DIRECTIVE: Look below for the line holding "111 | 0.5% |" and the line holding "(3)   The Senate". Transcribe exactly those lines and all lines between them, nothing more.

Items listed in a dataset

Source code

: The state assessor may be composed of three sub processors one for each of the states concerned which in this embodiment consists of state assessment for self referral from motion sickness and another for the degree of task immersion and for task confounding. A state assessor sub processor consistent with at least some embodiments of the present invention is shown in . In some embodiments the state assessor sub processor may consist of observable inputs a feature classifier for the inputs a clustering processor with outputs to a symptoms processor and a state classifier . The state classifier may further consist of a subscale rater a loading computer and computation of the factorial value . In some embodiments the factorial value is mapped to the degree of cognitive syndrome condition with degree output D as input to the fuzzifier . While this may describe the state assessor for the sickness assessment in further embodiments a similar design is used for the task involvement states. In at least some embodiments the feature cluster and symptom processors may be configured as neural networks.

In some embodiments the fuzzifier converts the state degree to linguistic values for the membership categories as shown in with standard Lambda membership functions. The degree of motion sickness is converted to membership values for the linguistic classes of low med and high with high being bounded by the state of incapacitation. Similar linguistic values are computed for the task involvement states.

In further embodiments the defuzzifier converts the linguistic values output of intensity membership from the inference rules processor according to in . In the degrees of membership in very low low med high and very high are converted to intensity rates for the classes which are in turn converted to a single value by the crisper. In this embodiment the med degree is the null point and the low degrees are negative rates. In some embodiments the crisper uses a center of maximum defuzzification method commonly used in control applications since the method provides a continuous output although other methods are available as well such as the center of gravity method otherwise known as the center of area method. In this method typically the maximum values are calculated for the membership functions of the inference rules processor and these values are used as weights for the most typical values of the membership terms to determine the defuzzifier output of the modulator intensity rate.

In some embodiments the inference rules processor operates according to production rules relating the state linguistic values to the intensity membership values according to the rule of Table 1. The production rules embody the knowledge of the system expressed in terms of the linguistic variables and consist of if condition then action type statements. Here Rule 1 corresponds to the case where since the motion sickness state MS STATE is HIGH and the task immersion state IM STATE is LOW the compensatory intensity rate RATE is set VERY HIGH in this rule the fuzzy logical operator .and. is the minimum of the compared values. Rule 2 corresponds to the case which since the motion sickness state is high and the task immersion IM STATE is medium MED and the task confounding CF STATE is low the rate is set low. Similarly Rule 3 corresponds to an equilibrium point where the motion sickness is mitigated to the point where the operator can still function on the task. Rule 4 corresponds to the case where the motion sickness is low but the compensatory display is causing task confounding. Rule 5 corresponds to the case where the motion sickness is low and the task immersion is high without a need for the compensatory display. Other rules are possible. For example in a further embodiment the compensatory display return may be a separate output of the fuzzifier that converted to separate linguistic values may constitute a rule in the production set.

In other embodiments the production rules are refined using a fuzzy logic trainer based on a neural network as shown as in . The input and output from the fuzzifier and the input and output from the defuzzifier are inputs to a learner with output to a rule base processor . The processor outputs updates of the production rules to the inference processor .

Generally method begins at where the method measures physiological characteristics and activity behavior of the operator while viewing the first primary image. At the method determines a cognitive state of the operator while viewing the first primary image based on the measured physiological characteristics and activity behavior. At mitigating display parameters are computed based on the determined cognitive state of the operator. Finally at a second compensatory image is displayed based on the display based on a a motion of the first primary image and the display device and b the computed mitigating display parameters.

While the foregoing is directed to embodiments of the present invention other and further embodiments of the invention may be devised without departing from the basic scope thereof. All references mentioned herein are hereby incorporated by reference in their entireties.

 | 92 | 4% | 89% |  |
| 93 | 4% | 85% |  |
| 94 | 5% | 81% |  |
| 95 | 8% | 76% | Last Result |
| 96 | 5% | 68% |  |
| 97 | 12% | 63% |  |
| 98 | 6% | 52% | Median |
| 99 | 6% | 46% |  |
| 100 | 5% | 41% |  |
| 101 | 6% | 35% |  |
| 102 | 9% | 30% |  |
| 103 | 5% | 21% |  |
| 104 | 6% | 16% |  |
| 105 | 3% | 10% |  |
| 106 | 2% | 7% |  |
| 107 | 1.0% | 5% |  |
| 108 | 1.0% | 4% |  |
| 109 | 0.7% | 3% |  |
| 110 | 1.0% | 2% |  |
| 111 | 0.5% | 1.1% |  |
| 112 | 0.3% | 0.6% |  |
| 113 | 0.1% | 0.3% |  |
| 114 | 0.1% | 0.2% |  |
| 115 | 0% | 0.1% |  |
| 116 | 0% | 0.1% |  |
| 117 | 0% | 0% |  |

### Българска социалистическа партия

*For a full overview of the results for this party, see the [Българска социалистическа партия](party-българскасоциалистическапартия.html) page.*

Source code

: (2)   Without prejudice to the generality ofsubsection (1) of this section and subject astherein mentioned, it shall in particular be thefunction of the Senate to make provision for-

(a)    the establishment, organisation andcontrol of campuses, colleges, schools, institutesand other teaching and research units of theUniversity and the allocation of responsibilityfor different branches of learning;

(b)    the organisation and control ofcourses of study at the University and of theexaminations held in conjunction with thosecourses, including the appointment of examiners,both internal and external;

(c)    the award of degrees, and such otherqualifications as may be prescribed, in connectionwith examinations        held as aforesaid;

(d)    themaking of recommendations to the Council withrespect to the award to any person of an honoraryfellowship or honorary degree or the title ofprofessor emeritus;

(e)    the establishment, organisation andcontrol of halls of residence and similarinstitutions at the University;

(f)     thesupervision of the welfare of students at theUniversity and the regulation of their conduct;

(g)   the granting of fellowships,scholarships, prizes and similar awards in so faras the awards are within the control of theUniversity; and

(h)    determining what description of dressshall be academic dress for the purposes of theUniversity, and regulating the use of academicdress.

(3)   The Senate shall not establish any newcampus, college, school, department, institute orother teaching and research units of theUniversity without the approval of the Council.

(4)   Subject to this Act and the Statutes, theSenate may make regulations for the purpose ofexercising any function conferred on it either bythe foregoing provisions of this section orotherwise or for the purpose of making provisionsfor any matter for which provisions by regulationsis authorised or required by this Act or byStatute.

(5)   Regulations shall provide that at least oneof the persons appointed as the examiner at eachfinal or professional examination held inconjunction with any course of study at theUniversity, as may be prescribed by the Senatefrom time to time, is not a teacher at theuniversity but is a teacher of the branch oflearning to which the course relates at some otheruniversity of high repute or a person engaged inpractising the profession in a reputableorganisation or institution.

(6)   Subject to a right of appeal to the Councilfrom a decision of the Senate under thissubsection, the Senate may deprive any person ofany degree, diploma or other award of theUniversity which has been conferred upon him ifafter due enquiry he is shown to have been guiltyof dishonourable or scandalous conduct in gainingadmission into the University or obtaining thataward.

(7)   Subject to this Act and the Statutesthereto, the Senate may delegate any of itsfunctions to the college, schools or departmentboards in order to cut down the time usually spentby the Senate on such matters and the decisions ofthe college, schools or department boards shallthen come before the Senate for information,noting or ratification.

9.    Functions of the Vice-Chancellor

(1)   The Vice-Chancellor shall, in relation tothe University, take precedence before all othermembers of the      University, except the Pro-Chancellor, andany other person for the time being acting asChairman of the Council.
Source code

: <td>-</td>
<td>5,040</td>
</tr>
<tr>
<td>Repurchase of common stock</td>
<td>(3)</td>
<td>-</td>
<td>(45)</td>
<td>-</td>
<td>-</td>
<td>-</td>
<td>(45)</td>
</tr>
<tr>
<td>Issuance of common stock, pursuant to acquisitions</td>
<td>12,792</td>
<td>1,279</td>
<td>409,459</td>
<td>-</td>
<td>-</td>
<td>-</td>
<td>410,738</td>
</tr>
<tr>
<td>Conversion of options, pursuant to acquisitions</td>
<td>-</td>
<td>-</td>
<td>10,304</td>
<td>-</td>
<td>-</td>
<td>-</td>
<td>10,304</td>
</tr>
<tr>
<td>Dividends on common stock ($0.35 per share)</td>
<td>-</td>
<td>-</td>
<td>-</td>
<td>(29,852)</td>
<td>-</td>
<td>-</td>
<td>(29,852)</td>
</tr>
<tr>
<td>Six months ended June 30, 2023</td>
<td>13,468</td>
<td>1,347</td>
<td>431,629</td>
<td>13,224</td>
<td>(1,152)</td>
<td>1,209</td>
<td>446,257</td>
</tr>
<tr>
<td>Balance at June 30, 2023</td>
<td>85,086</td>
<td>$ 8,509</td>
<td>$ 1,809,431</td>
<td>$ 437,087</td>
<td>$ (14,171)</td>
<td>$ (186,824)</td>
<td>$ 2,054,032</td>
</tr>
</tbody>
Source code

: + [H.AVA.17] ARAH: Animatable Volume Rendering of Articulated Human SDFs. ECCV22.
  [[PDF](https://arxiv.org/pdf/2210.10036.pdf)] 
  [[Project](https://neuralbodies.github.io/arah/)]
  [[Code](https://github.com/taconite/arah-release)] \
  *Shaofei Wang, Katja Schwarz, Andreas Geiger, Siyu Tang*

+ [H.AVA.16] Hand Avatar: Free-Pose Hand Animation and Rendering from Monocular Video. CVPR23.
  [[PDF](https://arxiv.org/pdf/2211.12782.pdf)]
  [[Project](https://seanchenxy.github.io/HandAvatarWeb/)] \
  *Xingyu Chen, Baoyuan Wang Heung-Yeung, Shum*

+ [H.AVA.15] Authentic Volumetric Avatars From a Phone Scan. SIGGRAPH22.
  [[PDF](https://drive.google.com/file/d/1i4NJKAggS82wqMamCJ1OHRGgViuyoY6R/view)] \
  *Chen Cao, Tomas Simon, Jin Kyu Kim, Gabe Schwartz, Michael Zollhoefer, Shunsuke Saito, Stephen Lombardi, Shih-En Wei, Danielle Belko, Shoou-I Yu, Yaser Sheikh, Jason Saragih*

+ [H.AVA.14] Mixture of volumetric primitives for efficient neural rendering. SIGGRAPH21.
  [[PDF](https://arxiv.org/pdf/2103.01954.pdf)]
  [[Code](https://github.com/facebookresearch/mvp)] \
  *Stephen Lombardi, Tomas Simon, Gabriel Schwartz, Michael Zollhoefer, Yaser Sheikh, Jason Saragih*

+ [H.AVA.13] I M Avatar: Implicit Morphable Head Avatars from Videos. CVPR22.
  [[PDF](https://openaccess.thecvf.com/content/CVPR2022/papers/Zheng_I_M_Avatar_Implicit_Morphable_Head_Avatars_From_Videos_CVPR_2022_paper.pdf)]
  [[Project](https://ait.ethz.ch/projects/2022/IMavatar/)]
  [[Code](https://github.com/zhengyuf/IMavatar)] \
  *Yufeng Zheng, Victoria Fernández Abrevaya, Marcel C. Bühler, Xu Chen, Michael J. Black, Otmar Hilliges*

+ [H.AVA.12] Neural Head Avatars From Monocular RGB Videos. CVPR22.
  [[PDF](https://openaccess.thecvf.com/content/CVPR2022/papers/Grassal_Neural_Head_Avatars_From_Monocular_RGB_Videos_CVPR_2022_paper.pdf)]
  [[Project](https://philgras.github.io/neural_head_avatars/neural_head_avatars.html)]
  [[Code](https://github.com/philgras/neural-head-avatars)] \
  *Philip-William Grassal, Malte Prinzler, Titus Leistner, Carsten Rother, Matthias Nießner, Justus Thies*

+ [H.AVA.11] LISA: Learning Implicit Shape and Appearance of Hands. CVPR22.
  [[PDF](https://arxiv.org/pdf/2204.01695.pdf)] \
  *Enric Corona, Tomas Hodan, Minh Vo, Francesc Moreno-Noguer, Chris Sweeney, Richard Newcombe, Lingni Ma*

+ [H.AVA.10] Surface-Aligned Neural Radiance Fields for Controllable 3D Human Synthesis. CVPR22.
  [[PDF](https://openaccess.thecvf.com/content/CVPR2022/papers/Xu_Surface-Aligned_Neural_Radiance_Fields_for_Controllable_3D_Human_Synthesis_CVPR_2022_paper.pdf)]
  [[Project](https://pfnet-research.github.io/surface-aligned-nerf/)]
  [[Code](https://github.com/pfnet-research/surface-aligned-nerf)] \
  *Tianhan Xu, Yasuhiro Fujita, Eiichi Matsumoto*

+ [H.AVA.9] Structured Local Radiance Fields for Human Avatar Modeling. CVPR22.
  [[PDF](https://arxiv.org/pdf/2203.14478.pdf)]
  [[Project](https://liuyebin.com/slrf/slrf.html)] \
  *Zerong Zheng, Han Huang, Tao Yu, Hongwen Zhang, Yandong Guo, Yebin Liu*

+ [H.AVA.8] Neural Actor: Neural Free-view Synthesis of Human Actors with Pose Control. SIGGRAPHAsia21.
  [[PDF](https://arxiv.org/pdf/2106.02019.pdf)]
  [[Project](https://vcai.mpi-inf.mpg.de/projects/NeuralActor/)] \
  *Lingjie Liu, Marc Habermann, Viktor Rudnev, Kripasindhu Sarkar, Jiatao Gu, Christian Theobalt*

ANSWER BOX:
| 111 | 0.5% | 1.1% |  |
| 112 | 0.3% | 0.6% |  |
| 113 | 0.1% | 0.3% |  |
| 114 | 0.1% | 0.2% |  |
| 115 | 0% | 0.1% |  |
| 116 | 0% | 0.1% |  |
| 117 | 0% | 0% |  |

### Българска социалистическа партия

*For a full overview of the results for this party, see the [Българска социалистическа партия](party-българскасоциалистическапартия.html) page.*

Source code

: (2)   Without prejudice to the generality ofsubsection (1) of this section and subject astherein mentioned, it shall in particular be thefunction of the Senate to make provision for-

(a)    the establishment, organisation andcontrol of campuses, colleges, schools, institutesand other teaching and research units of theUniversity and the allocation of responsibilityfor different branches of learning;

(b)    the organisation and control ofcourses of study at the University and of theexaminations held in conjunction with thosecourses, including the appointment of examiners,both internal and external;

(c)    the award of degrees, and such otherqualifications as may be prescribed, in connectionwith examinations        held as aforesaid;

(d)    themaking of recommendations to the Council withrespect to the award to any person of an honoraryfellowship or honorary degree or the title ofprofessor emeritus;

(e)    the establishment, organisation andcontrol of halls of residence and similarinstitutions at the University;

(f)     thesupervision of the welfare of students at theUniversity and the regulation of their conduct;

(g)   the granting of fellowships,scholarships, prizes and similar awards in so faras the awards are within the control of theUniversity; and

(h)    determining what description of dressshall be academic dress for the purposes of theUniversity, and regulating the use of academicdress.

(3)   The Senate shall not establish any newcampus, college, school, department, institute orother teaching and research units of theUniversity without the approval of the Council.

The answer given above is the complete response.